Start of Extracted text
Perhaps at first sight our subject may not seem to have any reference to our smaller lives; for who of us can be Evangelists or Apostles, in the highest meaning of the words? And yet it has, if we look into it, a very practical bearing upon our lives, even the commonplace, every-day life. Whence come our gifts? Who makes these gifts to differ? Who gives us the differing taste and nature? for we are not consulted as to our nature any more than as to our nativities. The fact is, our "human" is touched by the Divine at every point. What are the chequered scenes of our lives but the black or the white squares to which the Unseen Hand moves us at will? Earth's problem is but Heaven's purpose. And are not we, too, writing scriptures? putting God's thoughts into words and deeds, so that men may read them and know them? Verily we are; and our writing is for eternity. In the volume of our book are no omissions or erasures. Listen, then, to the heavenly call. Be obedient to your heavenly vision. Leave mind and heart open to the play of the Divine Spirit. Keep self out of sight. Delight in God's will, and do it. So will you make your lowlier life another Testament, written ever with Gospels and Epistles, and closing at last with an Apocalypse.
End of Extracted text
§ Request 1: Reproduce the rows below, which deal with an aorta mask in SVG form, word for word.
The passage above has no connection to the rows that follow.
Start of Data for this exercise
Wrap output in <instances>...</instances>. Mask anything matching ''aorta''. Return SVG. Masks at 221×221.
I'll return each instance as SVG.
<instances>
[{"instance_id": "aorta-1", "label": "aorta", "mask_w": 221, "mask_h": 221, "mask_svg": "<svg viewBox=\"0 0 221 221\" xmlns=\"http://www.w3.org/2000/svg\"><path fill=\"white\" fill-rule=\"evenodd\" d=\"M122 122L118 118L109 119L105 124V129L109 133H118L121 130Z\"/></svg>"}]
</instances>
End of Data for this exercise
§ Request 2: Go on with the devotional passage about our lives as God's scripture, starting after its final sentence.

§ Written reply 1:
Wrap output in <instances>...</instances>. Mask anything matching ''aorta''. Return SVG. Masks at 221×221.
I'll return each instance as SVG.
<instances>
[{"instance_id": "aorta-1", "label": "aorta", "mask_w": 221, "mask_h": 221, "mask_svg": "<svg viewBox=\"0 0 221 221\" xmlns=\"http://www.w3.org/2000/svg\"><path fill=\"white\" fill-rule=\"evenodd\" d=\"M122 122L118 118L109 119L105 124V129L109 133H118L121 130Z\"/></svg>"}]
</instances>

§ Written reply 2:
CHAPTER II.
THE MUTE PRIEST
After his personal prelude, our Evangelist goes on to give in detail the pre-Advent revelations, so connecting the thread of his narrative with the broken-off thread of the Old Testament. His language, however, suddenly changes its character and accent; and its frequent Hebraisms show plainly that he is no longer giving his own words, but that he is simply recording the narratives as they were told him, possibly by some member of the Holy Family.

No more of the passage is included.